* About this exercise *
In the answer, give the entries below exactly, from the first line through the line with "22: (540, 307, 0.90)", with every picture omitted.

* Listed records *
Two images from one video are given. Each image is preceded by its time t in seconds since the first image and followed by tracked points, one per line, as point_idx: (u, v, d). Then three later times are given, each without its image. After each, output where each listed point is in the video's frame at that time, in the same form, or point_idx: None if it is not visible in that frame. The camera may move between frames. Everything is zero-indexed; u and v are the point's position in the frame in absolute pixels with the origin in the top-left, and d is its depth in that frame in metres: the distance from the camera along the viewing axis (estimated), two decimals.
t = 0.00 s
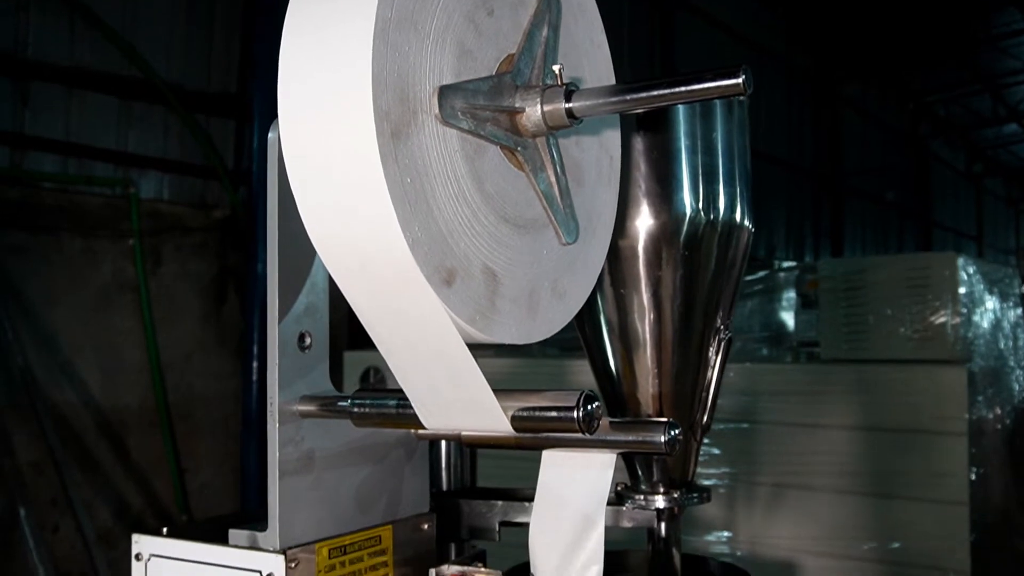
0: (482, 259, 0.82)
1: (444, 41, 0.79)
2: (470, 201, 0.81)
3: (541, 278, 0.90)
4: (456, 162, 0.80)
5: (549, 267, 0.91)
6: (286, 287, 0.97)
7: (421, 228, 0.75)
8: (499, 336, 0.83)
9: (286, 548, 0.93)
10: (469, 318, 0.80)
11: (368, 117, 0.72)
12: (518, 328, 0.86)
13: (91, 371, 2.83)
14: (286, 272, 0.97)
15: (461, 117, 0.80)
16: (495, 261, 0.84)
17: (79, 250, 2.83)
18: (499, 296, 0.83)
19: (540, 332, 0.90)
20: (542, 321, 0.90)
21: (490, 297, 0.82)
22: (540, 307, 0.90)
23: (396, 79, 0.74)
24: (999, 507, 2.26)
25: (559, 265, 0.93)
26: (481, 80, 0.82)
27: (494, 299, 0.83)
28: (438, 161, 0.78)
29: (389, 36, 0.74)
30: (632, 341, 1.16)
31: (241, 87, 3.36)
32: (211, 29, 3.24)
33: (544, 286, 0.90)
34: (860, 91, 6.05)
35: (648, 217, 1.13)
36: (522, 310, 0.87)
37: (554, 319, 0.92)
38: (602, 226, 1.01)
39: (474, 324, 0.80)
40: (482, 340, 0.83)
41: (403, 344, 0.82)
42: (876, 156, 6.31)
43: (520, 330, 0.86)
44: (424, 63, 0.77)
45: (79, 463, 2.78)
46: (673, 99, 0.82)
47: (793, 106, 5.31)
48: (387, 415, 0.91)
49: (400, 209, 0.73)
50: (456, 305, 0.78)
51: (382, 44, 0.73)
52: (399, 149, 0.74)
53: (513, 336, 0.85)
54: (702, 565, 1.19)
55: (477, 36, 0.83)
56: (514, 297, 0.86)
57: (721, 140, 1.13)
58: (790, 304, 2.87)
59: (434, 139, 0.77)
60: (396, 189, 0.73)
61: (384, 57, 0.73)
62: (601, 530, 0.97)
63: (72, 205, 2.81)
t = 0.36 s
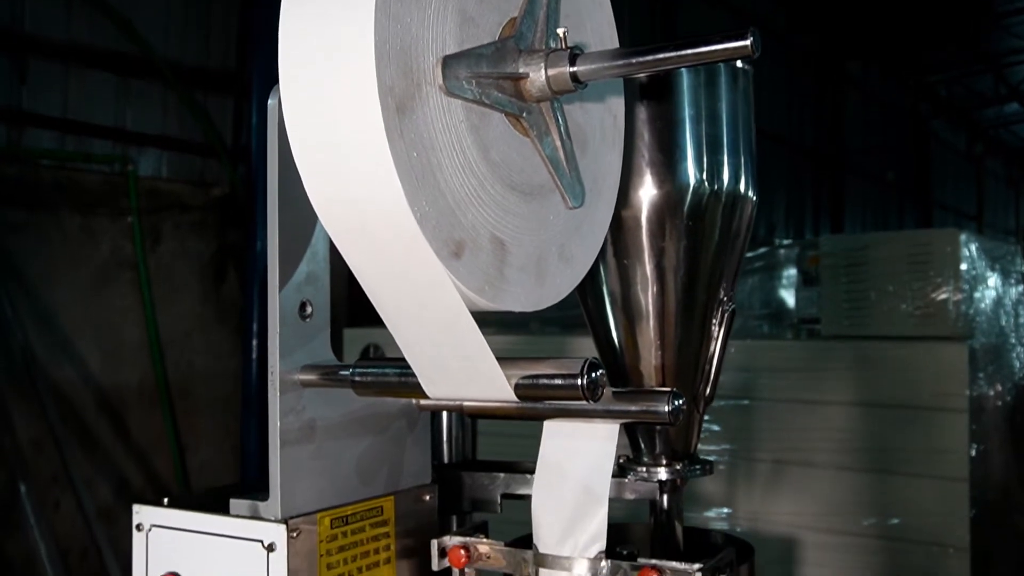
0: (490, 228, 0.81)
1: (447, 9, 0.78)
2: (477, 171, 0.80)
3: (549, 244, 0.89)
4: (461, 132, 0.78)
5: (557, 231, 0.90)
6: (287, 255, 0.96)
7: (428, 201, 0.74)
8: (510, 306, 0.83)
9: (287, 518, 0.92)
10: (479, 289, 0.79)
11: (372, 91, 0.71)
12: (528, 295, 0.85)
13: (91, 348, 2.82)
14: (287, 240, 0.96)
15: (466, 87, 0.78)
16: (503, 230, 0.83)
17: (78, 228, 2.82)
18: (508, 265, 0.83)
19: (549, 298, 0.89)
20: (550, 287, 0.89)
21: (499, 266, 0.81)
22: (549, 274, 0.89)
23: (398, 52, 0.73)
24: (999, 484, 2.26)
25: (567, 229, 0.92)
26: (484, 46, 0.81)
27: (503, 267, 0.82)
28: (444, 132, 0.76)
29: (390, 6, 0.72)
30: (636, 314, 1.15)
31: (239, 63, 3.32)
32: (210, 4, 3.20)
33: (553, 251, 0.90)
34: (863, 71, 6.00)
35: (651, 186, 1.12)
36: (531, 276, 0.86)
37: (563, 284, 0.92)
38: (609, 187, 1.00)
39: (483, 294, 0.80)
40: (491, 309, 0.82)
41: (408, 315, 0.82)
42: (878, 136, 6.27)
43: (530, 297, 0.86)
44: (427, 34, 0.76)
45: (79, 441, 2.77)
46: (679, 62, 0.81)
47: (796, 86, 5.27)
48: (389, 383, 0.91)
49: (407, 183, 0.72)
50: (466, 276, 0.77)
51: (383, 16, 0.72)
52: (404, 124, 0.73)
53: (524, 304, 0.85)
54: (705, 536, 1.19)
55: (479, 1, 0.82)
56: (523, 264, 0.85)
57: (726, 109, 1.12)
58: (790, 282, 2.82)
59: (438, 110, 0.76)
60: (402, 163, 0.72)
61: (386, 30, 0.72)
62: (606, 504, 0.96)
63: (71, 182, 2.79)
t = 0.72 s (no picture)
0: (499, 199, 0.80)
1: None
2: (484, 142, 0.79)
3: (557, 210, 0.89)
4: (468, 104, 0.77)
5: (564, 196, 0.90)
6: (288, 224, 0.95)
7: (438, 177, 0.74)
8: (520, 275, 0.84)
9: (290, 489, 0.92)
10: (489, 261, 0.80)
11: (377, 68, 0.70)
12: (537, 263, 0.86)
13: (91, 326, 2.82)
14: (289, 210, 0.95)
15: (471, 57, 0.77)
16: (512, 200, 0.82)
17: (77, 206, 2.80)
18: (517, 235, 0.83)
19: (558, 265, 0.90)
20: (559, 254, 0.90)
21: (508, 236, 0.82)
22: (557, 240, 0.90)
23: (403, 26, 0.71)
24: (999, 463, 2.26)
25: (574, 193, 0.92)
26: (488, 14, 0.78)
27: (512, 237, 0.82)
28: (450, 106, 0.75)
29: None
30: (640, 286, 1.14)
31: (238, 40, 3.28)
32: None
33: (561, 217, 0.90)
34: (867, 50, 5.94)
35: (655, 157, 1.11)
36: (540, 244, 0.87)
37: (570, 249, 0.92)
38: (616, 149, 0.99)
39: (493, 265, 0.80)
40: (501, 279, 0.83)
41: (412, 286, 0.82)
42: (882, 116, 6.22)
43: (538, 265, 0.87)
44: (430, 6, 0.74)
45: (79, 419, 2.77)
46: (686, 26, 0.78)
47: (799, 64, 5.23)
48: (390, 353, 0.91)
49: (415, 160, 0.72)
50: (476, 249, 0.77)
51: None
52: (411, 100, 0.72)
53: (534, 271, 0.86)
54: (707, 509, 1.19)
55: None
56: (531, 233, 0.85)
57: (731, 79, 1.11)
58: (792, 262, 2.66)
59: (444, 84, 0.75)
60: (410, 141, 0.71)
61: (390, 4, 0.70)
62: (609, 472, 0.96)
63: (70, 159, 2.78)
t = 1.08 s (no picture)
0: (504, 170, 0.80)
1: None
2: (488, 114, 0.78)
3: (562, 175, 0.88)
4: (470, 77, 0.76)
5: (569, 162, 0.89)
6: (286, 194, 0.94)
7: (443, 153, 0.73)
8: (527, 245, 0.83)
9: (289, 461, 0.91)
10: (496, 234, 0.79)
11: (378, 46, 0.69)
12: (544, 232, 0.86)
13: (90, 306, 2.81)
14: (287, 180, 0.94)
15: (472, 30, 0.76)
16: (517, 170, 0.82)
17: (75, 185, 2.79)
18: (523, 206, 0.82)
19: (564, 230, 0.90)
20: (566, 220, 0.90)
21: (514, 208, 0.81)
22: (563, 206, 0.89)
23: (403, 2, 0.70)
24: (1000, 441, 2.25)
25: (579, 158, 0.91)
26: None
27: (519, 209, 0.82)
28: (453, 80, 0.74)
29: None
30: (641, 259, 1.14)
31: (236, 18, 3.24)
32: None
33: (566, 182, 0.89)
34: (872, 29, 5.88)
35: (658, 128, 1.09)
36: (546, 213, 0.86)
37: (577, 214, 0.92)
38: (618, 114, 0.98)
39: (501, 239, 0.80)
40: (507, 249, 0.83)
41: (417, 258, 0.81)
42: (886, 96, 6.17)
43: (545, 233, 0.86)
44: None
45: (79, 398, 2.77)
46: None
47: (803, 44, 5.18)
48: (389, 323, 0.90)
49: (420, 138, 0.71)
50: (482, 223, 0.77)
51: None
52: (413, 78, 0.71)
53: (542, 240, 0.85)
54: (709, 484, 1.18)
55: None
56: (537, 203, 0.85)
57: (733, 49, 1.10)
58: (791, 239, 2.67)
59: (446, 58, 0.74)
60: (414, 120, 0.70)
61: None
62: (609, 443, 0.96)
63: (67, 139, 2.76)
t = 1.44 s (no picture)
0: (508, 138, 0.79)
1: None
2: (489, 81, 0.77)
3: (565, 139, 0.87)
4: (471, 45, 0.74)
5: (572, 125, 0.88)
6: (282, 162, 0.93)
7: (446, 126, 0.72)
8: (532, 212, 0.83)
9: (286, 431, 0.91)
10: (501, 202, 0.79)
11: (378, 20, 0.67)
12: (549, 198, 0.85)
13: (88, 286, 2.80)
14: (283, 148, 0.93)
15: None
16: (521, 137, 0.81)
17: (71, 164, 2.76)
18: (528, 172, 0.81)
19: (570, 194, 0.89)
20: (570, 183, 0.89)
21: (519, 175, 0.80)
22: (567, 170, 0.88)
23: None
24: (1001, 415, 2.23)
25: (582, 120, 0.90)
26: None
27: (524, 176, 0.81)
28: (454, 51, 0.73)
29: None
30: (641, 231, 1.12)
31: None
32: None
33: (570, 146, 0.88)
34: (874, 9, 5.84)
35: (658, 98, 1.08)
36: (551, 178, 0.85)
37: (582, 176, 0.91)
38: (619, 73, 0.97)
39: (507, 207, 0.79)
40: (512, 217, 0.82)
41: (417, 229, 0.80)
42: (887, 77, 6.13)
43: (551, 198, 0.85)
44: None
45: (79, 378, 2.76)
46: None
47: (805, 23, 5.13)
48: (387, 292, 0.89)
49: (423, 113, 0.70)
50: (488, 193, 0.77)
51: None
52: (415, 51, 0.69)
53: (546, 205, 0.85)
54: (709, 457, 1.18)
55: None
56: (542, 168, 0.84)
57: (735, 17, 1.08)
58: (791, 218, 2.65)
59: (446, 28, 0.72)
60: (417, 94, 0.69)
61: None
62: (608, 416, 0.95)
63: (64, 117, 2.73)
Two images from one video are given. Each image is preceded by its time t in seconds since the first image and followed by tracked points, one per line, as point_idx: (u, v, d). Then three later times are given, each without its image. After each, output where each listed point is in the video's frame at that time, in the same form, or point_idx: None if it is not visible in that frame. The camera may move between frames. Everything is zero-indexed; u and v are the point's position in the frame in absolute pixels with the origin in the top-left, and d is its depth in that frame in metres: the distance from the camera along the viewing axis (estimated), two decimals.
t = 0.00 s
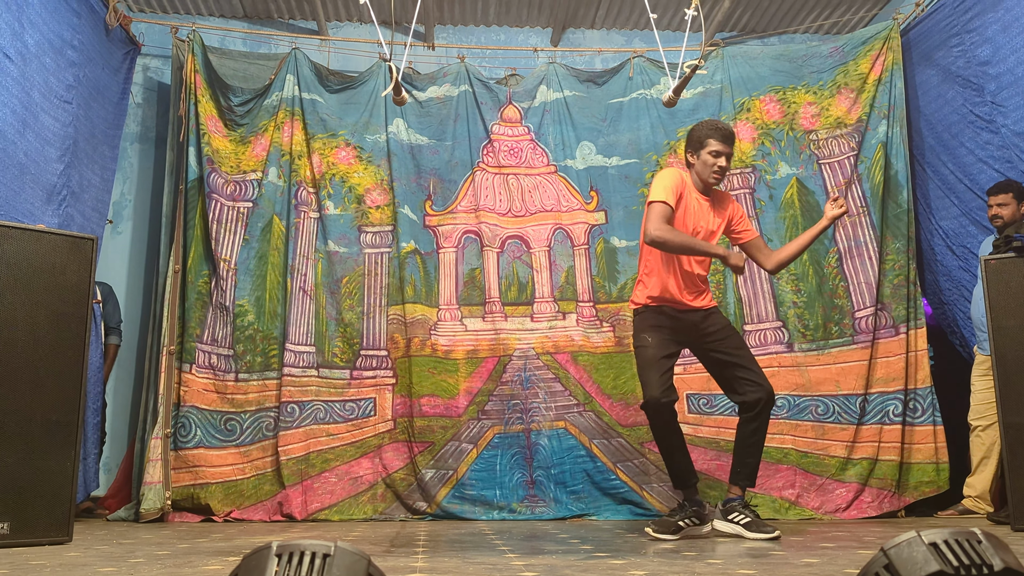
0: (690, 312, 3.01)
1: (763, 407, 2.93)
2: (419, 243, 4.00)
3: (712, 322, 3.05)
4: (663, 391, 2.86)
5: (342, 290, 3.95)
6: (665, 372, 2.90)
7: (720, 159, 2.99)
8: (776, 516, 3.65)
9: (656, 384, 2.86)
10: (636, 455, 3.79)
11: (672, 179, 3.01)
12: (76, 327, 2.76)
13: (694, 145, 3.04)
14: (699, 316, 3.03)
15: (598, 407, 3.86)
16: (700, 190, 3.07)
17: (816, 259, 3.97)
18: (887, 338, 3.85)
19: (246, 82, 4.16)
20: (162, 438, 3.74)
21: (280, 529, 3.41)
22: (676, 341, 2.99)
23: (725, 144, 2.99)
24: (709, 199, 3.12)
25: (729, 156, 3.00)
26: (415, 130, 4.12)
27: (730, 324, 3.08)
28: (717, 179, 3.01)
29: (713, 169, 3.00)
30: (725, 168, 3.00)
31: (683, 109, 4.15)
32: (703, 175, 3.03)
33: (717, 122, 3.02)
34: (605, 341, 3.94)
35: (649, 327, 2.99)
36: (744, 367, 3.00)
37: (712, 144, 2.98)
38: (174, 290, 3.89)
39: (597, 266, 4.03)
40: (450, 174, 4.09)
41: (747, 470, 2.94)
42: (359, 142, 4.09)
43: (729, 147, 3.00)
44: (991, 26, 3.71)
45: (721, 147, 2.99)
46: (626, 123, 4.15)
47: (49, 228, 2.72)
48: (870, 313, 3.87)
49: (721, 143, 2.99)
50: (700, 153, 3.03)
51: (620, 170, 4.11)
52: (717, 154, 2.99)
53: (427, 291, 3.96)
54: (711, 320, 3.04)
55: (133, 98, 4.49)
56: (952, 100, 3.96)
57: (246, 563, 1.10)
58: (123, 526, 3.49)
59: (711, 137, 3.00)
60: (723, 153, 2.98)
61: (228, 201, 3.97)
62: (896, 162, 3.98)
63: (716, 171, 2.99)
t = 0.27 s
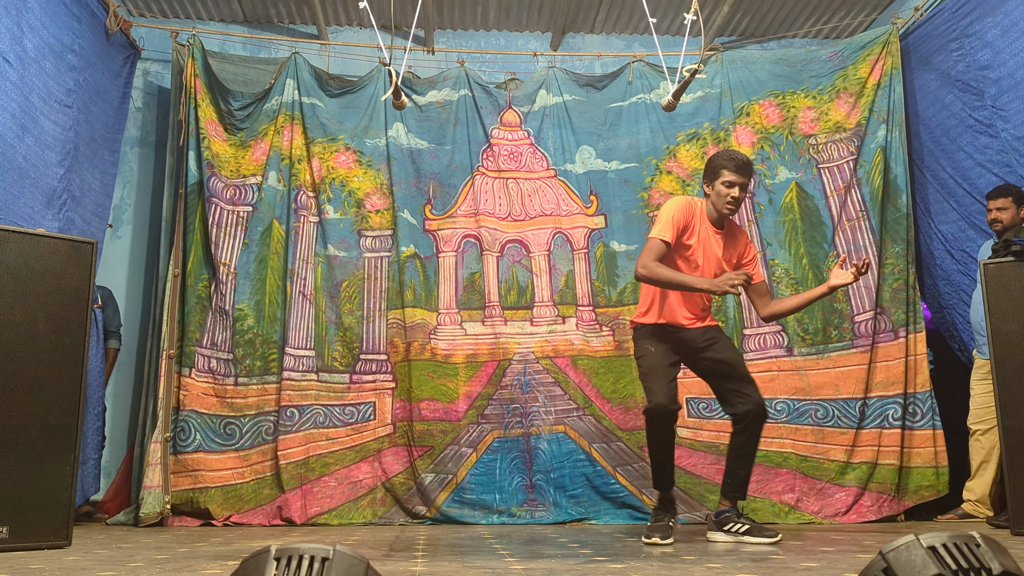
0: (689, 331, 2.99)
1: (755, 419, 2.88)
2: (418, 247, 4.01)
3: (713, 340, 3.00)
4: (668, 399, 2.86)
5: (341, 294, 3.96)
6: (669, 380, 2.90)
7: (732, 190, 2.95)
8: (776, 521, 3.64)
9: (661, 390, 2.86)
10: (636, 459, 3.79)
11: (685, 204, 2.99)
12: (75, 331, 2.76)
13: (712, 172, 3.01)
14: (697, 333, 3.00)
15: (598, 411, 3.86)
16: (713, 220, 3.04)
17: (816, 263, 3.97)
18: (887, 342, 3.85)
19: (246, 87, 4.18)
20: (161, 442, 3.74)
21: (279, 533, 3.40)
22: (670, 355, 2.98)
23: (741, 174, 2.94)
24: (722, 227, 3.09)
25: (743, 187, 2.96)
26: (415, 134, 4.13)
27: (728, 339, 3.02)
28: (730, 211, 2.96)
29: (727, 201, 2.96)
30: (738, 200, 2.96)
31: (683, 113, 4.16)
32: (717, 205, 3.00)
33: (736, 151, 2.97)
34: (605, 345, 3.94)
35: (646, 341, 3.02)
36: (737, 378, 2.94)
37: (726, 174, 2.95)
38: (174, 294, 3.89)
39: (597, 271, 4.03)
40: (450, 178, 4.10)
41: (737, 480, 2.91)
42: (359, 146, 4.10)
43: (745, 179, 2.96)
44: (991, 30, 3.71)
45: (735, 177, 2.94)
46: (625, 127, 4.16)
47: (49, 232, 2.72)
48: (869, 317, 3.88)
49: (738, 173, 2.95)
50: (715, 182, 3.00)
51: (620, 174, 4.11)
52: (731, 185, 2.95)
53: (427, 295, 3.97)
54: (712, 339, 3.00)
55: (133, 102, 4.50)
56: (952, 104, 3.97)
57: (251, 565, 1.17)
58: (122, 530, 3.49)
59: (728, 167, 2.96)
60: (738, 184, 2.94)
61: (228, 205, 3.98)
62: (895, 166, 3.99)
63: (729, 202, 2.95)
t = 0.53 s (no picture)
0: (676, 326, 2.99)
1: (743, 418, 2.87)
2: (418, 249, 4.00)
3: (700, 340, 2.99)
4: (663, 400, 2.85)
5: (341, 296, 3.95)
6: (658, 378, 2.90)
7: (711, 182, 2.96)
8: (776, 522, 3.64)
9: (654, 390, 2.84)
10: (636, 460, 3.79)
11: (668, 196, 2.99)
12: (75, 332, 2.76)
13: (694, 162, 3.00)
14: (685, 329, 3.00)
15: (599, 412, 3.86)
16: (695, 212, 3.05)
17: (816, 265, 3.97)
18: (887, 344, 3.85)
19: (246, 88, 4.18)
20: (161, 443, 3.74)
21: (279, 534, 3.40)
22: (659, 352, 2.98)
23: (722, 167, 2.94)
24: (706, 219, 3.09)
25: (721, 180, 2.96)
26: (415, 136, 4.13)
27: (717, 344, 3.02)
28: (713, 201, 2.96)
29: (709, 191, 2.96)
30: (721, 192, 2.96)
31: (683, 115, 4.16)
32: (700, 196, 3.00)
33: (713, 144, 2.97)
34: (605, 347, 3.94)
35: (631, 337, 3.03)
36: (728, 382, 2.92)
37: (705, 167, 2.95)
38: (174, 295, 3.89)
39: (597, 272, 4.03)
40: (450, 180, 4.10)
41: (727, 480, 2.90)
42: (359, 147, 4.10)
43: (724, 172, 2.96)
44: (990, 32, 3.72)
45: (714, 169, 2.94)
46: (625, 129, 4.16)
47: (49, 233, 2.72)
48: (870, 318, 3.87)
49: (719, 166, 2.95)
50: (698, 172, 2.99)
51: (620, 176, 4.11)
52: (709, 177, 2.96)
53: (427, 297, 3.96)
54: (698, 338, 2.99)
55: (133, 104, 4.50)
56: (951, 105, 3.97)
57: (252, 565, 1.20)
58: (122, 532, 3.49)
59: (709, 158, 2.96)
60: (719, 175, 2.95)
61: (228, 206, 3.98)
62: (895, 168, 3.99)
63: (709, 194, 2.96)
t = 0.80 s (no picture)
0: (655, 301, 3.09)
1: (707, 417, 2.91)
2: (418, 250, 4.00)
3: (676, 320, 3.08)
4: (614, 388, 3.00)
5: (341, 297, 3.95)
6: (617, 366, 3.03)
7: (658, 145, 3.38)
8: (776, 523, 3.63)
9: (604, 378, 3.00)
10: (636, 461, 3.79)
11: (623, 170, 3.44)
12: (75, 332, 2.76)
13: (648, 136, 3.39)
14: (666, 304, 3.09)
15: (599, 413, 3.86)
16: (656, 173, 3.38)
17: (816, 266, 3.96)
18: (887, 344, 3.85)
19: (246, 89, 4.18)
20: (161, 444, 3.74)
21: (279, 535, 3.40)
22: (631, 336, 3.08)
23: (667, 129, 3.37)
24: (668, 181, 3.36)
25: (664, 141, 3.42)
26: (415, 137, 4.13)
27: (693, 331, 3.06)
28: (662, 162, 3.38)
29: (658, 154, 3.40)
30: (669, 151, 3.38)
31: (683, 115, 4.15)
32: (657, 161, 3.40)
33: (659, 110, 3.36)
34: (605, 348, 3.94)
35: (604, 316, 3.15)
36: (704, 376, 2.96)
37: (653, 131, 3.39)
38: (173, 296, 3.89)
39: (596, 272, 4.03)
40: (450, 181, 4.10)
41: (698, 481, 2.89)
42: (358, 148, 4.10)
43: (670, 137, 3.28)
44: (990, 33, 3.72)
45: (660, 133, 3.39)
46: (626, 129, 4.16)
47: (49, 234, 2.72)
48: (870, 319, 3.87)
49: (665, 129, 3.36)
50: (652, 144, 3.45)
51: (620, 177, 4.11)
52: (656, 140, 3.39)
53: (427, 298, 3.96)
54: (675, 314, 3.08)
55: (133, 105, 4.50)
56: (951, 106, 3.97)
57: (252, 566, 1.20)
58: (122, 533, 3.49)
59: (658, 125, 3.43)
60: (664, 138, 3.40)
61: (228, 207, 3.98)
62: (895, 169, 3.99)
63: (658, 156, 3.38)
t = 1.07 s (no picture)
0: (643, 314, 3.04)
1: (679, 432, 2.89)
2: (419, 250, 4.00)
3: (660, 329, 3.02)
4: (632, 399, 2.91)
5: (342, 297, 3.95)
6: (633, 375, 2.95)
7: (623, 158, 3.30)
8: (777, 523, 3.63)
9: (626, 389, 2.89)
10: (637, 461, 3.80)
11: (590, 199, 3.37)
12: (76, 333, 2.76)
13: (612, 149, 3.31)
14: (652, 317, 3.04)
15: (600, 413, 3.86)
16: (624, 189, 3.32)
17: (817, 266, 3.96)
18: (888, 345, 3.86)
19: (246, 89, 4.18)
20: (163, 444, 3.75)
21: (280, 536, 3.40)
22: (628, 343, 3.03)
23: (631, 142, 3.28)
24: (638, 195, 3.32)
25: (631, 154, 3.30)
26: (415, 137, 4.13)
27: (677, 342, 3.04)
28: (629, 176, 3.28)
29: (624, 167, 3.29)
30: (635, 165, 3.30)
31: (684, 115, 4.15)
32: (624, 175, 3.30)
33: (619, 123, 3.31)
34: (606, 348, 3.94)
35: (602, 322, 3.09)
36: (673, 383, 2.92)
37: (617, 145, 3.29)
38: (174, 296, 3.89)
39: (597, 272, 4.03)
40: (451, 181, 4.10)
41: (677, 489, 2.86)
42: (359, 148, 4.10)
43: (635, 148, 3.30)
44: (990, 33, 3.72)
45: (623, 146, 3.29)
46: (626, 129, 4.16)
47: (51, 234, 2.72)
48: (871, 319, 3.87)
49: (628, 143, 3.29)
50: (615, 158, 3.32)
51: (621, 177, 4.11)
52: (620, 154, 3.30)
53: (428, 298, 3.96)
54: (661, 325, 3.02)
55: (134, 105, 4.50)
56: (951, 106, 3.98)
57: (254, 565, 1.20)
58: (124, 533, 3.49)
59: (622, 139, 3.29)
60: (628, 150, 3.29)
61: (229, 208, 3.98)
62: (896, 169, 3.99)
63: (622, 169, 3.28)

* Solution for this task *
Two images from one video are given. Each image is preceded by its time t in seconds since the first image and followed by tracked points, one per line, as point_idx: (u, v, d). Then three later times are given, each without its image. After each, output where each listed point is in the video's frame at that time, in the same form, or point_idx: None if it is not visible in that frame. The camera may move between frames. Everything is zero-indexed; u and v are the point's position in the frame in absolute pixels with the origin in the top-left, and d is its depth in that frame in metres: the distance from the camera along the viewing axis (estimated), two decimals.
t = 0.00 s
0: (482, 259, 0.82)
1: (444, 41, 0.79)
2: (470, 201, 0.81)
3: (541, 278, 0.90)
4: (456, 162, 0.80)
5: (549, 267, 0.91)
6: (286, 287, 0.97)
7: (421, 228, 0.75)
8: (499, 336, 0.83)
9: (286, 548, 0.93)
10: (469, 318, 0.80)
11: (368, 117, 0.72)
12: (518, 328, 0.86)
13: (91, 371, 2.83)
14: (286, 272, 0.97)
15: (461, 117, 0.80)
16: (495, 261, 0.84)
17: (79, 250, 2.83)
18: (499, 296, 0.83)
19: (540, 332, 0.90)
20: (542, 321, 0.90)
21: (490, 297, 0.82)
22: (540, 307, 0.90)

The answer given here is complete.